The common thread of this season is the sanctity and dignity of all life. This is not a new theme to Doctor Who as a whole, but it is the first season where the show practices what it preaches, and that fact alone has made the show fall more in line with humanism of the Christian variety. Much of Doctor Who up to this point has tended toward abstract thought-experiments, with weekly supporting characters and settings providing color, but not much else. In the past, supporting characters would die, just to prove that the monster of the week was dangerous. In this season, character deaths are rare. And when they do happen, the consequences reverberate throughout episodes and across the span of the entire season. There’s space allowed to mourn. The supporting characters and settings feel fleshed out. Some episodes are overstuffed, but they’re all reaching to explore difficult concepts, with no filler. It’s true science fiction, considering the question of what makes us human and affirming the sanctity of life. This affirmation contains echoes of Christian humanism, which understands humanism (“people have inherent worth and value”) in the light of God’s sovereignty (“all people have been created in the image of God, and therefore have inherent worth and value”).

Unlike previous seasons, which have rejected faith as something to evolve beyond and which have used religion primarily as set dressing, this season has embraced a more religious humanist outlook. There’s room for belief in the show, and there’s room allowed for the possibility that this faith can inform and enrich our understanding of what it means to be human. This isn’t explicitly Christian, but it is a step away from the secular humanism of previous seasons, which has had no room for faith at all.

This season is full of stories about faith. In “The Witchfinders,” the Doctor and her companions take a trip to the England of King James and a time of witch trials. In “Demons of the Punjab,” tensions escalate between Hindus and Muslims in 1940s India and Pakistan. The series finale is perhaps the most daring, at least by Doctor Who standards. The religion of a group of aliens is corrupted by an outsider, for nefarious purposes. Instead of condemning the aliens who fell victim to their corrupted religion, the Doctor goes straight to the source, challenging instead the outsider who twisted their religion to his own malicious ends.

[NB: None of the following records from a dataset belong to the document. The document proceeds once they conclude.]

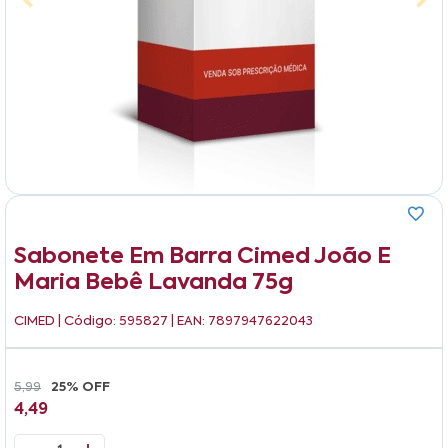
Sabonete Em Barra Cimed João E
Maria Bebê Lavanda 75g
CIMED
| Código: 595827 | EAN: 7897947622043
5,99
25% OFF
4,49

And when it’s time for her to go on to the next adventure, the Doctor does not condemn the religious adherents for being deceived. She tells them to keep their faith, to retain their hope, and to go out and continue to practice their religion in a way that brings life, not destruction. It’s an affirmation of faith, an instruction to go and sin no more, and a call both within the context of the show and to those of us watching to carry on in the faith that grounds us. It’s an encouraging step in the storied journey that is Doctor Who. I’m excited to see where we travel next.